Start of READING TEXT
For the reverse, from new to old: at order $i = 1$, if $\seq{a,b,c} \in \mfD_{1}$ then by definition there is a $\exists x: \seq{x,a,c} \in \mfD_{0}$ as noncolllider triple, and also as collider triple $\seq{x,a,b} \in \mfC_{0}$. But that implies $\seq{x,a,b,c}$ is a discriminating path in $\G$, and so $\seq{a,b,c} \in \mfT_{1}$ as we already saw $\seq{x,a,b} \in \mfT_{0}$. Similarly when $\seq{a,b,c} \in \mfC_{1}$.
Again by induction assuming the mapping is valid up to order $i$, and let $\seq{a,b,c} \in \mfD_{i+1}$. Then $\exists q_p: \seq{q_p,a,c} \in \mfD_{j \leq i}$ and $\seq{q_p,a,b} \in \mfC_{k \leq i}$. If $j > 0$, then again there is a $q_{p-1}: \seq{q_{p-1},q_p,c} \in \mfD_{m < j}$ and $\seq{q_{p-1},q_p,a} \in \mfC_{n < k}$. The same holds for all subsequent triples until we arrive at some triple with order 0 for which $\seq{x,q_1,c} \in \mfD_{0}$ and $\seq{x,q_1,q_2} \in \mfC_{r}$. Then $\seq{x,q_1,..,q_p,a,b,c}$ is a discriminating path, where all required collider triples are of lower order than $i$ and so also in $\bigcup \mfC_{j < i}$. This implies $\seq{a,b,c} \in \mfT_{i}$, which proves the lemma.
\end{proof}

We can store triples $\seq{a,b,c}$ as value $c$ stored in a list at entry $(a,b)$ in an $N \times N$ array. For sparse graphs with node degree bounded by $d$, each entry has at most $d$ such entries, meaning that when searching for a matching triple for, say, collider $\seq{a,b,c}$, we do not need to scan the full noncollider list $\D$, but only at most $d$ such entries at the corresponding index $(a,b)$ for list $\D$.

% Corollary 3
\textbf{Corollary 3}~~\textit{Two MAGs $\G_1$ and $\G_2$ are Markov equivalent if and only if $\M(\G_1) = \M(\G_2)$.}

\begin{proof}
Lemma 2 implies a MEC $\M(\G)$ is unique and in a one-to-one correspondence with Lemma 1 which guarantees `if and only if' Markov equivalence.
\end{proof}

In order to prove Lemma 4, we first prove the soundness of rule $\R4'$ when applied to the core PAG from definition 4:

$\R4'$:~~Let $Z$ be a district among the parents of a node $y$. If $x \mea z \tea y$, with $z \in Z$ and $x$ and $y$ not adjacent, then orient all $u \cea y$ with $u \mea z'$ for some $z' \in Z$ (possibly $z' = z$) as $u \tea y$.

\begin{lem} \label{lem:R4cSound}
When applied to a (not necessarily completed) PAG $\cP$ that contains all invariant marks of the core PAG, rule $\R4'$ is sound.
\end{lem}
\begin{proof}
We prove the triggering condition implies the existence of a discriminating path for $u$ which means the mark at $u$ on the edge to $y$ must be invariant. Then we note that an invariant arrowhead at $u$ would already have been oriented in the core PAG, which implies any remaining circle mark must become $u \tea y$.
End of READING TEXT
Start of DATA SHOWN
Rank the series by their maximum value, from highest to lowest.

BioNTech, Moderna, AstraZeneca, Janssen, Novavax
End of DATA SHOWN
▶ _WORK TASK_
Carry on the text on maximal ancestral graphs and PAG orientation rules from after its final sentence. The lines have no role in this work.

▶ _ANSWER BELOW_
Firstly, if $Z = \{z_1,..,z_n\}$ is a district among parents of $y$ in $\cP$, then all $z_i \in Z$ have $z_i \tea y$ in $\cP$, and all $z_i$ are connected among each other by a sequence of one or more bidirected edges. Suppose $\R4'$ applies with $z = z_1$ and $z' = z_k$ (possibly $z_1 = z_k$). Then there is a path $x \mea z_1 ( \aea .. z_i  ... \aea z_k ) \aem u \mea y$ in $\cP$. This path is also a discriminating path for $u$, as it contains at least three edges, $x$ is not adjacent to $y$, and every vertex $\seq{z_1,..,z_k}$ is both collider on this path and also a parent of $y$. That means standard FCI orientation rule $\R4$ applies, and so the triple $\seq{z_k,u,y}$ is either an invariant collider of the form $z_k \aea u \aea y$, or an invariant noncollider$z_k \aem u \tea y$. 
But if it was an invariant collider, then by Lemma 1 the arrowhead $u \aem y$ must have been part of \textit{some} collider with order (otherwise there would be two MAGs that are not Markov equivalent with the same skeleton and colliders with order). But this does not mean that the triple $z_k \mea u \aem y$ itself is necessarily a (collider) triple with order, as definition 1 only implies that every higher order triple with order corresponds to a discriminating path, but not the other way around.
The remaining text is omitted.